These past couple of weeks I have been humbled by the outpour of love and support from the community as one of the recipients of Metro Weekly‘s 2011 Next Generation Awards. I am proud to stand on the shoulders of giants who have blazed trails to ensure people like me have even more opportunities to live freely and be our full selves. It was a reminder about how far we have come but also how much more needs to be done.
As we are approaching the end of Asian Pacific American Heritage Month and are gearing up for Pride, I have taken some time to reflect on my experiences as a young, openly gay Asian American who comes from an immigrant and union household. I come from many communities and each day I live at the intersections of many identities. While some can view this as a challenge, I see an opportunity to build stronger partnerships and a collective platform centered on our shared values and vision for the future.
As a child, I was bullied — pushed around, thrown into restrooms and had lunch money stolen. As I was developing my sense of identity, there were no resources or people to help me through my ”coming out” process. I attended schools with outdated textbooks, overcrowded classrooms and systems that gave up on students before even knowing them. I share this because I know I was not alone and there are many who can identify with these experiences. In fact, it was these hardships that pushed me to become an even stronger organizer and advocate. Each day I think about giving up, I think about the tears I cried and the pain I felt, and not wanting to have anyone else go through what I had to go through.
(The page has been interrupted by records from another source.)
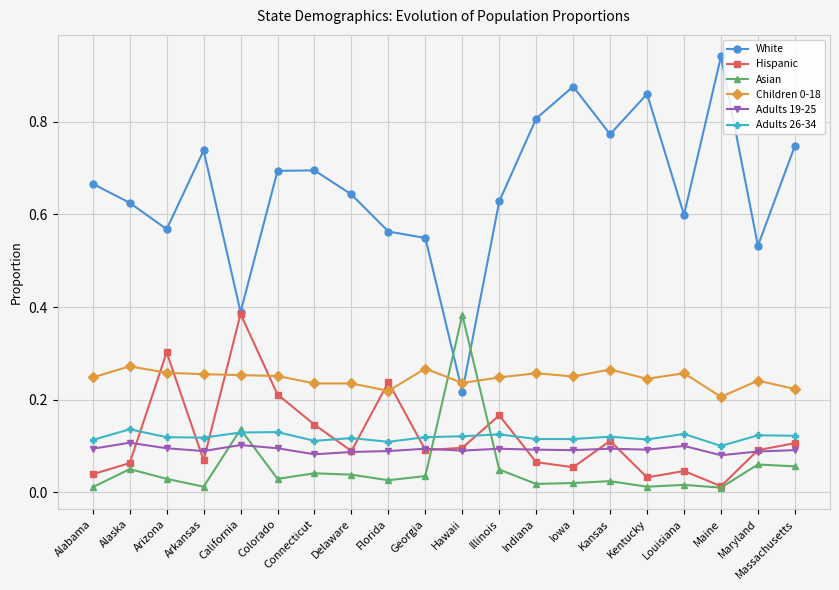

True or false: Asian has a value of 0.1 at California.

True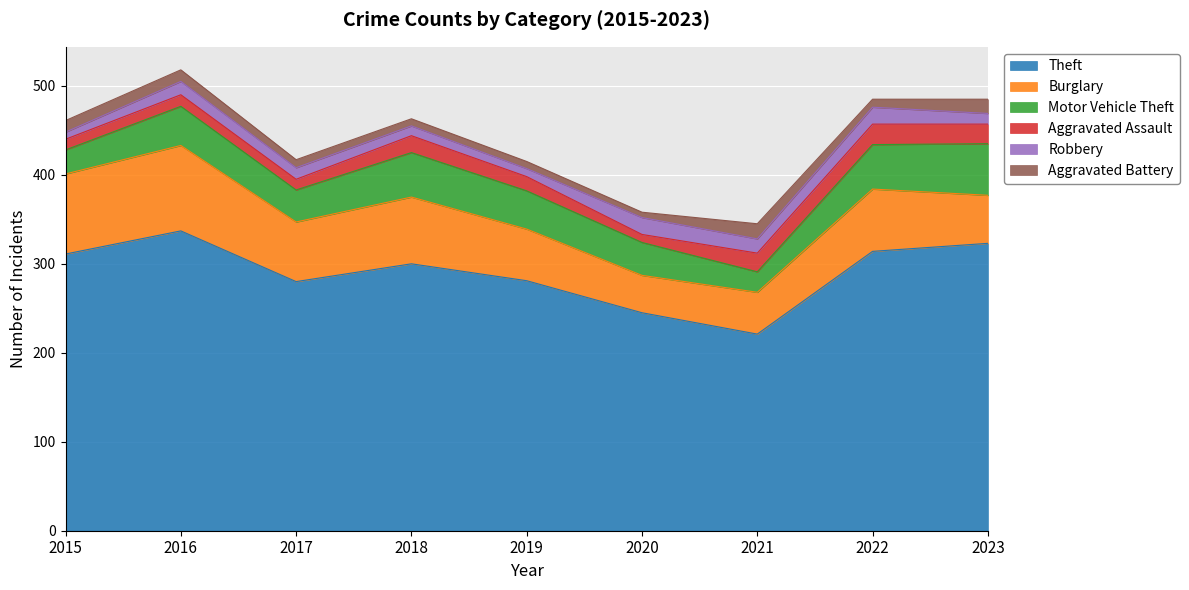

What is the average value of the Aggravated Battery series?

11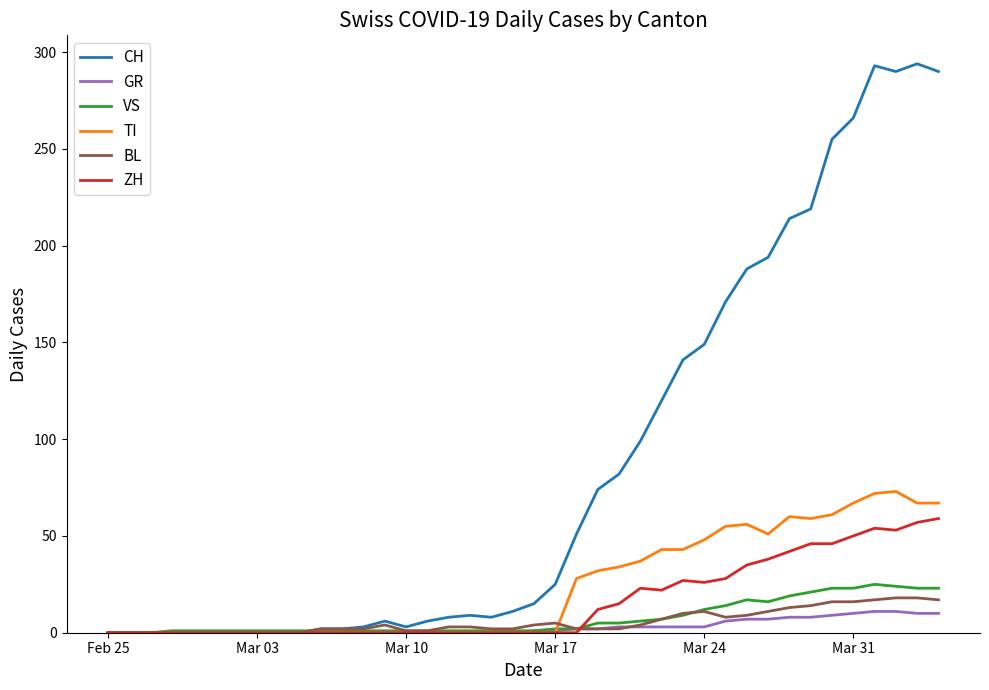

Which series has the largest range (max minus min)?

CH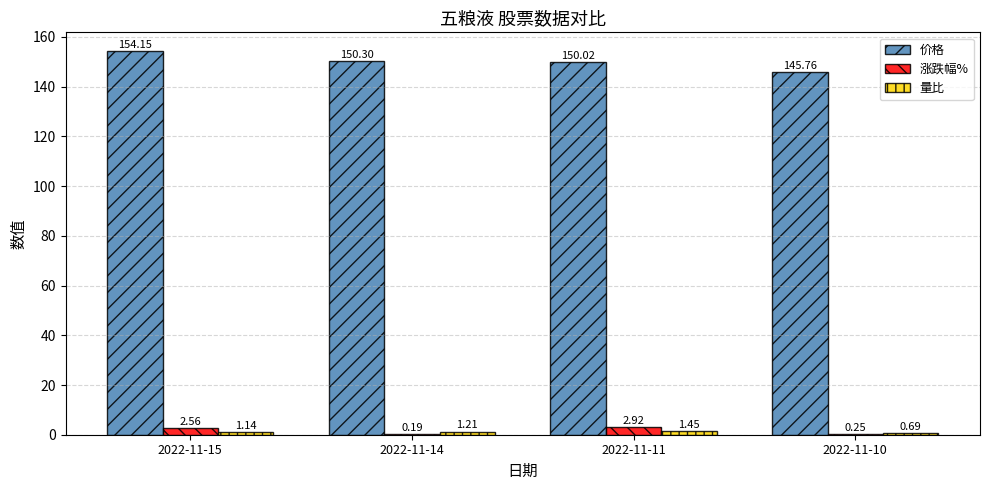

Where does the 价格 series first go above 150?

2022-11-15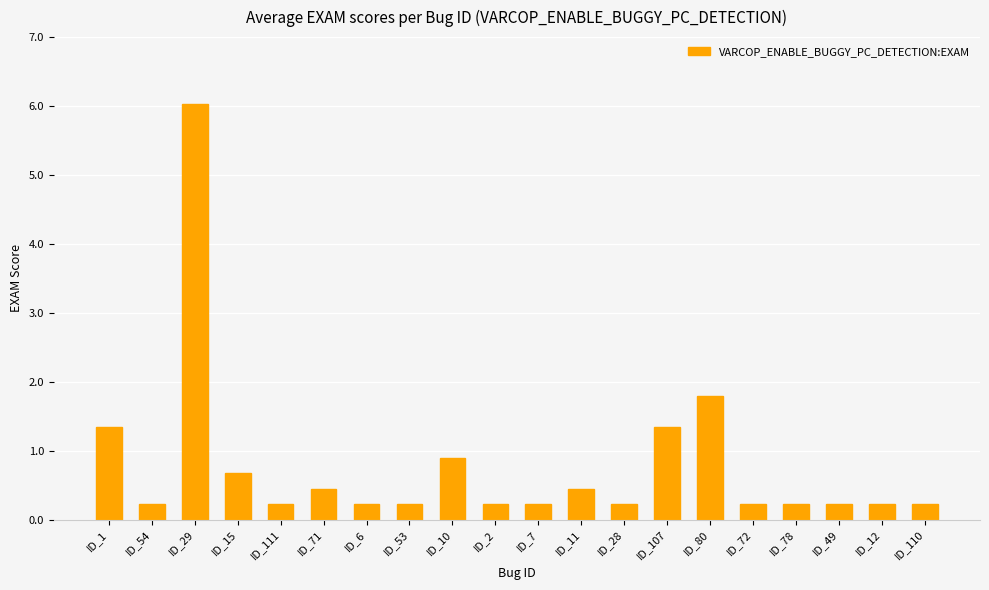

Are the bars horizontal?

No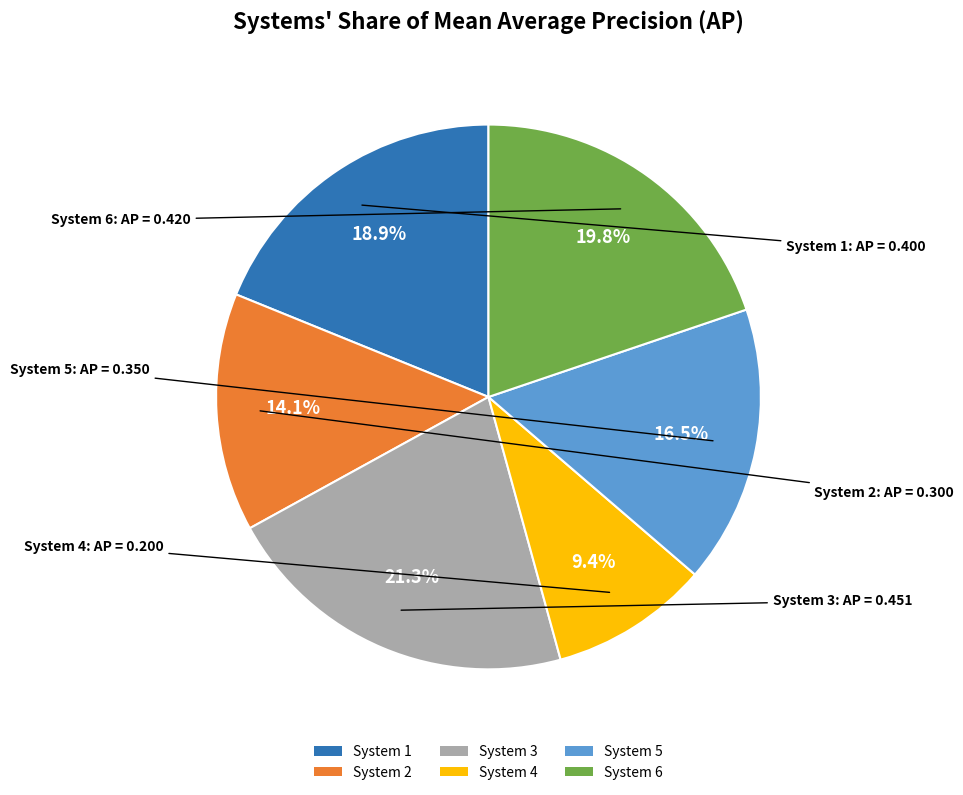

How many slices are in this pie chart?

6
As I sit back and think about this past year where we have seen a heightened attention around bullying, harassment and hate crimes or how youth unemployment and underemployment rates are at a looming high, I am only reminded of my childhood in South Sacramento. When I see politicians waging attacks on collective bargaining, stripping voting rights and cutting necessary services for the most vulnerable, it infuriates me. Needless to say, there is much work to be done.
However, there is plenty of progress we can celebrate. In the past year we have seen the repeal of ”Don’t Ask, Don’t Tell” and the passage of the Matthew Shepard and James Byrd, Jr. Hate Crimes Prevention Act. There is a growing movement led by undocumented youth, many who are LGBT identified, to see the passage of the Federal DREAM Act. Last Monday, there was the first-ever Asian American, Native Hawaiian and Pacific Islander LGBT roundtable hosted by the White House Office of Public Engagement and White House Initiative on Asian Americans and Pacific Islanders, a historic gathering of youth, advocates and policymakers addressing the pressing issues of LGBT youth.
In this critical time, I believe we must come together to honor the achievements that we have made – but move forward in a more strategic way. We must stop working in silos and break down barriers between us. It is clear that the only way we can be successful is if we work together and understand the intersections of our identities and issues. It is important that we share our personal stories, build personal relationships grounded in love and be open for change. I stand ready to fight and ask that you join me in this struggle for social and economic justice for all.